Saturday, February 25, 2017

Artnotes: Ambassador

 Green Onions   Laurie Fox Pessemier   Acrylic/canvas  8 x 20"    20 x 50cm     
 Oranges  Laurie Fox Pessemier   Acrylic/canvas  8 x 20"    20 x 50cm     
 Spring View  Laurie Fox Pessemier   Acrylic/canvas  8 x 20"    20 x 50cm     
 Across the Valley  Blair Pessemier  Acrylic/canvas  12 x 20"  30 x 50cm
Lacy Primrose   Laurie Fox Pessemier  Acrylic/canvas  12 x 12   30 x 30cm

Artnotes: Ambassador

I have been writing a book about “Slow Travel”.   Much of my time is wrapped up in this, so I will share some excerpts on Artnotes in the coming weeks.  My goal is to have the book launched in the next 75 days, so I’ll keep you posted.  It has gotten me to think just how important travel is.

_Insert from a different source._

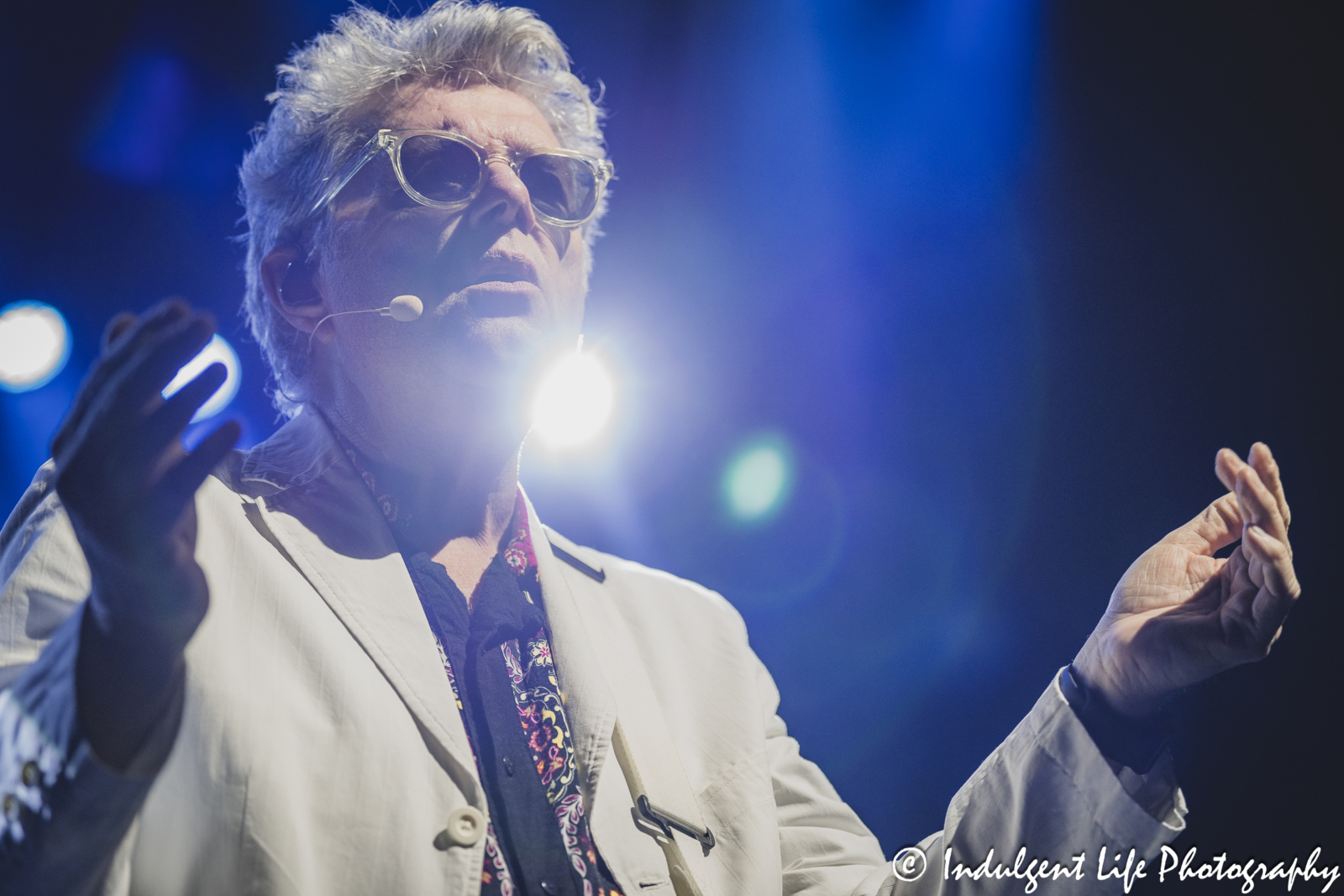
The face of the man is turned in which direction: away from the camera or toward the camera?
toward the camera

When you travel you have a mission, chosen or not.  You represent who you are and the elements of yourself to the world.  I represent women, sixty-year olds, artists, cooks, writers, wives, dog owners and Americans.  And each of those categories gives you the opportunity to make an impression of what Americans, or cooks, or dog-owners, are like, apart from the opinion they form from TV.  You have a lot of power to change people’s ideas about who you are and who your group is.  I scoop.

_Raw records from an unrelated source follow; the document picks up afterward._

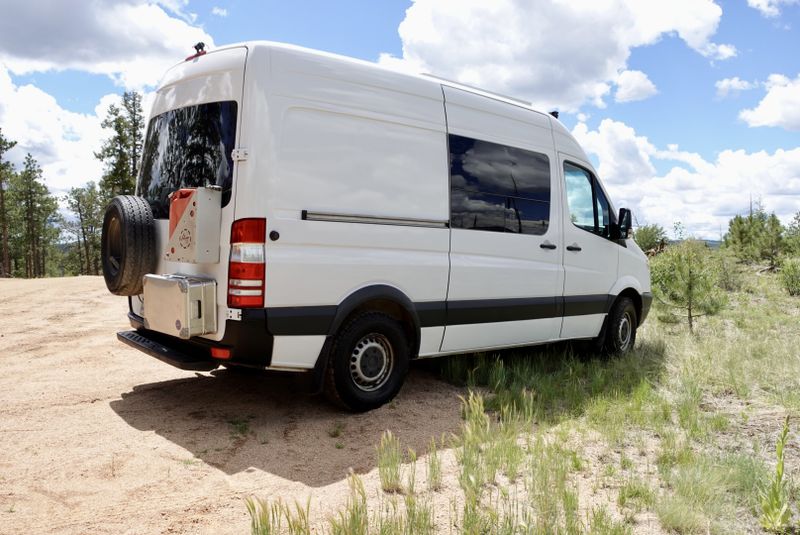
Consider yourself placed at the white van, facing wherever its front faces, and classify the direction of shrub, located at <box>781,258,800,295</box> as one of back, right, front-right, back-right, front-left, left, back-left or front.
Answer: front

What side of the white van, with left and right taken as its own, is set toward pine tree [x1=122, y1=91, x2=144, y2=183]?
left

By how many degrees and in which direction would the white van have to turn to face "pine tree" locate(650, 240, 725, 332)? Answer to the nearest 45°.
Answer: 0° — it already faces it

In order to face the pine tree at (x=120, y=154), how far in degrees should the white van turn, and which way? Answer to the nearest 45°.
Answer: approximately 90° to its left

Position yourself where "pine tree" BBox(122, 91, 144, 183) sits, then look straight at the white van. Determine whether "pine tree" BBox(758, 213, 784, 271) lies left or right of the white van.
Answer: left

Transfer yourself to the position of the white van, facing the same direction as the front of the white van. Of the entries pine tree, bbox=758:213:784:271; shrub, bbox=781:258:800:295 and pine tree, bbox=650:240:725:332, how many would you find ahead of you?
3

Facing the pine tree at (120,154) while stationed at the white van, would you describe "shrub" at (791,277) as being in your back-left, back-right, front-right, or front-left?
front-right

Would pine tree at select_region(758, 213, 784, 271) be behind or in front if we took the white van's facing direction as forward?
in front

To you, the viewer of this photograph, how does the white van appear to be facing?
facing away from the viewer and to the right of the viewer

This is particularly important to me right now, because I don’t feel the current regime in the USA represents my views.   I feel ashamed of what is being perpetrated in the USA – my art, my writing, my livelihood are guaranteed by the First Amendment of the Constitution;  I have the right to travel wherever I want with my American passport.   When I travel, or as I live my life in Italy, I project the most positive aspects of the America to the people I meet.   It’s my job.

One particularly late night, long ago, at the Petit Lux, a restaurant where we worked in Paris, we decided to take a taxi home.  It wasn’t a long way, but we hopped a cab near the Hotel Lutetia and directed the driver to our house on rue de Lille.  “Are you English?” he asked, hearing our accented French.  “No,” we replied, “American”.  “Ah, I have a hard time with Americans.”

I went on to explain that there are all types of Americans, and we can be pretty extreme in our behavior.  Really generous, really mean; very loud, or soft-spoken; haughty or humble.  We chatted for ten minutes about these things.  As we departed, he said, “you guys are alright, even if you are American”.   I said I thought of ourselves as ambassadors;  “Oh, wow,” he exclaimed, “you’re the ambassadors?”

We are ambassadors.   Now we are the American ambassadors to Rocca Malatina, Italy, population 575.  Stop by for coffee.